A produção de séries e filmes nos coloca frente a realidade dos fatores que motivam o divórcio na vida conjugal. Seja na comédia, no romance ou no drama, independente do gênero, a abordagem busca referência nas dificuldades do relacionamento a dois. Nas telas os enredos exibem casos de infidelidade, discussões por diferenças culturais e de classes sociais e até mesmo a interferência das famílias no relacionamento a dois.

No ambiente empresarial, o divórcio é também uma situação que envolve questões de relações interpessoais. Mais conhecido como cisão, etimologicamente deriva do latim “scissio,onis“, com o sentido de rompimento”,  a palavra cisão é considerada uma operação societária. Segundo o Art. 229 da Lei 6.404/1976, cisão  é a operação pela qual a companhia transfere parcelas do seu patrimônio para uma ou mais sociedades constituídas para esse fim ou já existentes, extinguindo-se a companhia cindida.

Mas aqui o nosso objetivo é discorrer sobre fatores que motivam as operações de cisão em empresas de capital fechado, familiares ou não. Como profissional atuante em empresas de gestão familiar, vale a pena a discussão incluindo também demais organizações de capital fechado conceituadas como não familiares. Nesse sentido, as operações de cisão são temas abordados na literatura das dissertações de mestrado e teses de doutorado a partir de vários vieses. Aqui, neste artigo, o meu recorte pretende abordar os detalhes subjetivos que muitas vezes aparecerem listados nos famosos e não publicados capítulos dos pequenos detalhes.

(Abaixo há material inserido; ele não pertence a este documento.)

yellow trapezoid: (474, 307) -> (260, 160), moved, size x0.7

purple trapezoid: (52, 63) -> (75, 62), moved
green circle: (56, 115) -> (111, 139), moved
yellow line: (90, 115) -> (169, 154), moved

Em muitos momentos presencio discordâncias societárias que podem ser classificadas a nível estratégico. Podemos elencar aqui as diferenças de visão de futuro, o perfil de risco dos sócios, o momento de vida pessoal, a capacidade de investimento e reinvestimento, a necessidade de retirada de lucros entre muitos outros fatores que inviabilizam a continuidade da sociedade. As motivações estratégicas são normalmente mais perceptíveis e, portanto, mais fáceis de serem analisadas e levadas a discussão com foco no entendimento da insustentabilidade do formato societário.

Mesmo que essas diferenças acompanhem a constituição inicial do negócio juntamente com o conjunto de crenças e valores dos sócios, no início elas são ignoradas parcial ou mesmo totalmente. Esse é um dos motivos pelos quais as melhores práticas de gestão empresarial recomendam a título de suporte à abertura de novos negócios a utilização de ferramentas básicas como, por exemplo, os estudos de viabilidades e os bons e velhos modelos de negócios.

As instituições que fomentam o empreendedorismo indicam ainda, os estudos de perfis comportamentais como prática de análise do comportamento de cada sócio a fim de minimizar os riscos de desalinhamento dos sócios. É bastante provável que, como nos relacionamentos das pessoas físicas, se essas práticas fossem adotadas à rigor, muitas sociedades teriam sequer saído do campo das ideias.

Os casamentos das pessoas jurídicas são complexos, envolvem todos os aspectos da gestão de negócios para além das questões societárias. Muitas empresas de capital fechado não se enquadram no conceito de empresa de gestão familiar, que na minha definição são aquelas que investem parte ou total do capital da família no negócio que é gerido por membros da própria família. A proximidade dos eixos família, negócio e sociedade muito bem trabalhada pelo escritor John Davis na tríade dos três círculos, não é exclusividade da empresa familiar.

Na minha experiência, muitas empresas de capital fechado, conceituadas na teoria como não familiares, apresentam relações interpessoais muito próximas a de uma família na gestão do negócio. Nesses casos os complicadores podem ser potencializados dada a realidade multidimensional dos interesses envolvidos. Nessa perspectiva o divórcio empresarial pode apresentar bastidores de particularidades táticas a operacionais. Sem contar que questões de ego e de poder podem atuar como pano de fundo dos fatores que motivam as operações de cisão em empresas brasileiras de vários portes e segmentos.

A alusão ao termo bastidores busca subsídios na proposta de que é nos detalhes não ou pouco revelados nas pesquisas previamente estruturadas que as empresas desfazem as suas relações societárias. A analogia ao termo divórcio compara diretamente as relações de sócios aos sabores e dissabores dos relacionamentos pessoais e enfatiza, portanto, a relevância do monitoramento constante da satisfação dos fundadores, sócios e/ou investidores em relação a questões subjetivas consideradas na rotina dos casamentos empresariais como irrelevantes.

Nesta perspectiva, fica aqui a minha reflexão: estamos nós, atores de governança corporativa preparados para auxiliar as sociedades nos processos de avaliação da percepção dos detalhes subjetivos que dia após dia, ano após anos contribuem para a famosa gota d’agua que emolduram os bastidores dos divórcios corporativos?